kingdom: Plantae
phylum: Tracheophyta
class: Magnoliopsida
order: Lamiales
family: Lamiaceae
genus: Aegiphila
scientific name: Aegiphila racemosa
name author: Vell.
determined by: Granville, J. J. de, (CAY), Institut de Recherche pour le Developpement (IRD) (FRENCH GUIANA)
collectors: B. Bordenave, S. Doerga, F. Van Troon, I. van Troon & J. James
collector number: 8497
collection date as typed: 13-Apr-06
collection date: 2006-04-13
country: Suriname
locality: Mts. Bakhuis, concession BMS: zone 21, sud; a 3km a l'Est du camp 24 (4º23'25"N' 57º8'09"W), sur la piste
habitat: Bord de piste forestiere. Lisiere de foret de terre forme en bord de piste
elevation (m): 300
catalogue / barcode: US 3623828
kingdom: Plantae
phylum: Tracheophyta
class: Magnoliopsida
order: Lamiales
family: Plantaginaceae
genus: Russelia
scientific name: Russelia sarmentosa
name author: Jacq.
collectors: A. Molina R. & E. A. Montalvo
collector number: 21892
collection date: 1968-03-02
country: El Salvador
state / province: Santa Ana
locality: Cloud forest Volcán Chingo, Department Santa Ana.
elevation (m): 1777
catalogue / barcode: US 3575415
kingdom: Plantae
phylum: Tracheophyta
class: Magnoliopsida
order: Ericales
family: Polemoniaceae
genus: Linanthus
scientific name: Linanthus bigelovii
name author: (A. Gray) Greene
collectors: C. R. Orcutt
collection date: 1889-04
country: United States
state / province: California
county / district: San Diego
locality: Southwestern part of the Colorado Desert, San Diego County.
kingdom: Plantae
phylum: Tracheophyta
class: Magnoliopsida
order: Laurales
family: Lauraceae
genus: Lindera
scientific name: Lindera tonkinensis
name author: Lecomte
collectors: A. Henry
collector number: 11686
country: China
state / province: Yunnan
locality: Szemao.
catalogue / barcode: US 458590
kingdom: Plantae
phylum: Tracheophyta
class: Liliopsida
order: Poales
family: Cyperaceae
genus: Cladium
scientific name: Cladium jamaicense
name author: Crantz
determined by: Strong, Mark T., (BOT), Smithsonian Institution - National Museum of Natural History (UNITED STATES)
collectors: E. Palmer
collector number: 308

[Aim] Reproduce all of the records above line by line, with no changes.

[Right answer]
kingdom: Plantae
phylum: Tracheophyta
class: Magnoliopsida
order: Lamiales
family: Lamiaceae
genus: Aegiphila
scientific name: Aegiphila racemosa
name author: Vell.
determined by: Granville, J. J. de, (CAY), Institut de Recherche pour le Developpement (IRD) (FRENCH GUIANA)
collectors: B. Bordenave, S. Doerga, F. Van Troon, I. van Troon & J. James
collector number: 8497
collection date as typed: 13-Apr-06
collection date: 2006-04-13
country: Suriname
locality: Mts. Bakhuis, concession BMS: zone 21, sud; a 3km a l'Est du camp 24 (4º23'25"N' 57º8'09"W), sur la piste
habitat: Bord de piste forestiere. Lisiere de foret de terre forme en bord de piste
elevation (m): 300
catalogue / barcode: US 3623828
kingdom: Plantae
phylum: Tracheophyta
class: Magnoliopsida
order: Lamiales
family: Plantaginaceae
genus: Russelia
scientific name: Russelia sarmentosa
name author: Jacq.
collectors: A. Molina R. & E. A. Montalvo
collector number: 21892
collection date: 1968-03-02
country: El Salvador
state / province: Santa Ana
locality: Cloud forest Volcán Chingo, Department Santa Ana.
elevation (m): 1777
catalogue / barcode: US 3575415
kingdom: Plantae
phylum: Tracheophyta
class: Magnoliopsida
order: Ericales
family: Polemoniaceae
genus: Linanthus
scientific name: Linanthus bigelovii
name author: (A. Gray) Greene
collectors: C. R. Orcutt
collection date: 1889-04
country: United States
state / province: California
county / district: San Diego
locality: Southwestern part of the Colorado Desert, San Diego County.
kingdom: Plantae
phylum: Tracheophyta
class: Magnoliopsida
order: Laurales
family: Lauraceae
genus: Lindera
scientific name: Lindera tonkinensis
name author: Lecomte
collectors: A. Henry
collector number: 11686
country: China
state / province: Yunnan
locality: Szemao.
catalogue / barcode: US 458590
kingdom: Plantae
phylum: Tracheophyta
class: Liliopsida
order: Poales
family: Cyperaceae
genus: Cladium
scientific name: Cladium jamaicense
name author: Crantz
determined by: Strong, Mark T., (BOT), Smithsonian Institution - National Museum of Natural History (UNITED STATES)
collectors: E. Palmer
collector number: 308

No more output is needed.